## Prompt:
Show the lines below that contain the string "linejoin".

[Saved entries]
== Segment start ==

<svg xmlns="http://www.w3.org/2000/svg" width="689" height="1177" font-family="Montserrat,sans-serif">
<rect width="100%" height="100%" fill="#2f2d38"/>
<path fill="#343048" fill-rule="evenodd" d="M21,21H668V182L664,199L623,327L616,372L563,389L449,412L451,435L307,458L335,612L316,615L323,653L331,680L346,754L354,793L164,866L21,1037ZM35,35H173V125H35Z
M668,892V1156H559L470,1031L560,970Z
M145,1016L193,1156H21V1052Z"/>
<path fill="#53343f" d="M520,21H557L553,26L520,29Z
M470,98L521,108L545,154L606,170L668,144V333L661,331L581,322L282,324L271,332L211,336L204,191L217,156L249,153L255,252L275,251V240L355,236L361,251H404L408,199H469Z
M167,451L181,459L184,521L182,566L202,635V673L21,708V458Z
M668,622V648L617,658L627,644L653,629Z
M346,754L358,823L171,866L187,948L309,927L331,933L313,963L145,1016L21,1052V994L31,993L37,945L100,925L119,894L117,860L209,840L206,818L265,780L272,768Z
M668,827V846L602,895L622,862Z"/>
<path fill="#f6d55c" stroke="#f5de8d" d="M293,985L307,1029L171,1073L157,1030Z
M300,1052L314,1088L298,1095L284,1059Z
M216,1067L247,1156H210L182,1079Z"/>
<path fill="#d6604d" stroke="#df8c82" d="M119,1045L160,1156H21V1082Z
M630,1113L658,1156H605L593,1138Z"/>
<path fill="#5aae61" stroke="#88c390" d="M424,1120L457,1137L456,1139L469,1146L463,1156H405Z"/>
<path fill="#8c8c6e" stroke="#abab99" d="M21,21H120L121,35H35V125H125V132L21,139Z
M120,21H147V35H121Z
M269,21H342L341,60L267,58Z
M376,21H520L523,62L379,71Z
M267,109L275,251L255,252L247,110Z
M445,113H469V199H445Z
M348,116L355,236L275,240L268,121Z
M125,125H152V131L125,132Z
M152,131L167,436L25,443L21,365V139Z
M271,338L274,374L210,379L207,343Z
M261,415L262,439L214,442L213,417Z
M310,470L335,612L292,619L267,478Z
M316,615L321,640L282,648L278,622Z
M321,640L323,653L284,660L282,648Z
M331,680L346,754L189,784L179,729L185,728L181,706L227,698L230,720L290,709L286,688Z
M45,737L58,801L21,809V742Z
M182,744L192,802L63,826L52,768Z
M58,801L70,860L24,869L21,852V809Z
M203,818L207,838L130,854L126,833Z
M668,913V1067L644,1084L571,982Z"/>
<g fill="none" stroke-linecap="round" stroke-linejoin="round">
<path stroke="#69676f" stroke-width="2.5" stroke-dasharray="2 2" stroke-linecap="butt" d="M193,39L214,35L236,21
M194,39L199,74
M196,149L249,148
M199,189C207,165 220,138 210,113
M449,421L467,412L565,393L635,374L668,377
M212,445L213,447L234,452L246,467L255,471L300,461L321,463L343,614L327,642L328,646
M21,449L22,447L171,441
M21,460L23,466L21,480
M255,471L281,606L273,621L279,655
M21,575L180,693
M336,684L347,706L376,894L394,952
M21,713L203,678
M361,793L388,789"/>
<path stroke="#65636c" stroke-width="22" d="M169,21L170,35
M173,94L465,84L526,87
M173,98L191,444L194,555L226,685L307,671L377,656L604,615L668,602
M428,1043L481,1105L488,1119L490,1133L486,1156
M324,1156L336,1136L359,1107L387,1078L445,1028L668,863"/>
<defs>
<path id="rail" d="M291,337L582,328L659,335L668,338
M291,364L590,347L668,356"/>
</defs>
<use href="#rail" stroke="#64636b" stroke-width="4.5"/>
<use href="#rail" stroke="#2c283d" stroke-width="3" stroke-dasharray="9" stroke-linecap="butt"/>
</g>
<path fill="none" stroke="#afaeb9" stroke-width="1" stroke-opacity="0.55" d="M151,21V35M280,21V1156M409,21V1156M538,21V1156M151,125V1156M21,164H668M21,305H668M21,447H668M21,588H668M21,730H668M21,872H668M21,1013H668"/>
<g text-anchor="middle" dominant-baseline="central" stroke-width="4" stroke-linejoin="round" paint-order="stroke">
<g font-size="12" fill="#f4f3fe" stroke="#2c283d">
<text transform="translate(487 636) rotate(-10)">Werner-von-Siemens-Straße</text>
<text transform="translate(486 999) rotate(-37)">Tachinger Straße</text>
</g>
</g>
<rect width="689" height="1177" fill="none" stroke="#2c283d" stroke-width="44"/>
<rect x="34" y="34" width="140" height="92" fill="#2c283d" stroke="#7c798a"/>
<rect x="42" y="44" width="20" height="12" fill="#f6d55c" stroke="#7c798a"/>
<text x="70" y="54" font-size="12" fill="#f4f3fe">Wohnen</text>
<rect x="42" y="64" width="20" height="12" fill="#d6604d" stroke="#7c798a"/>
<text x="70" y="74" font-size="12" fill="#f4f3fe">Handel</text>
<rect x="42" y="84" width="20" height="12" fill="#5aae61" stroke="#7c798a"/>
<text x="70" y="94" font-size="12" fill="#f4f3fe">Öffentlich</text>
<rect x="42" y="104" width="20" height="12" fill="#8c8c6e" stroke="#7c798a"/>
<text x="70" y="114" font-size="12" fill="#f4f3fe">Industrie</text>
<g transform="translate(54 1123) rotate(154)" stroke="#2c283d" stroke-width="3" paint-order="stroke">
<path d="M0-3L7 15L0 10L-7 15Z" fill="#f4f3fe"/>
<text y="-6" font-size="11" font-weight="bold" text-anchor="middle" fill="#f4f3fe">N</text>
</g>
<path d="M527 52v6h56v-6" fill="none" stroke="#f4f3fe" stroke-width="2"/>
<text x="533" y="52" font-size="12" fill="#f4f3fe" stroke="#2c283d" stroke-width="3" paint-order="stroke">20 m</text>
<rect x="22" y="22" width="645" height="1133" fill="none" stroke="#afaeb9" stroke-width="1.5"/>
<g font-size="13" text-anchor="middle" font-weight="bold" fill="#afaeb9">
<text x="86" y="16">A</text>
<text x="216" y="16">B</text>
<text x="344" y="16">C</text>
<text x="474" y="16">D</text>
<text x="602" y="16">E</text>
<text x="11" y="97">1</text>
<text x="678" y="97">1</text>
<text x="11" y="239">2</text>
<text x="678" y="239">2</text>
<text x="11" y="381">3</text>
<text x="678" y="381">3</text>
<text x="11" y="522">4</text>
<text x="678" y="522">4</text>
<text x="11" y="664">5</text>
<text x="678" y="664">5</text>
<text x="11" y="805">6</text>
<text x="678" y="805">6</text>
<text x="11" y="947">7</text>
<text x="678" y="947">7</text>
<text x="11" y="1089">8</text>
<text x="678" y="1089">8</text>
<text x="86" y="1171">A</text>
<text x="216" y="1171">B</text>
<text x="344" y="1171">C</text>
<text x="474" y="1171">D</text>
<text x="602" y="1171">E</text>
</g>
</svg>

== Segment end ==

## Expected answer:
<g fill="none" stroke-linecap="round" stroke-linejoin="round">
<g text-anchor="middle" dominant-baseline="central" stroke-width="4" stroke-linejoin="round" paint-order="stroke">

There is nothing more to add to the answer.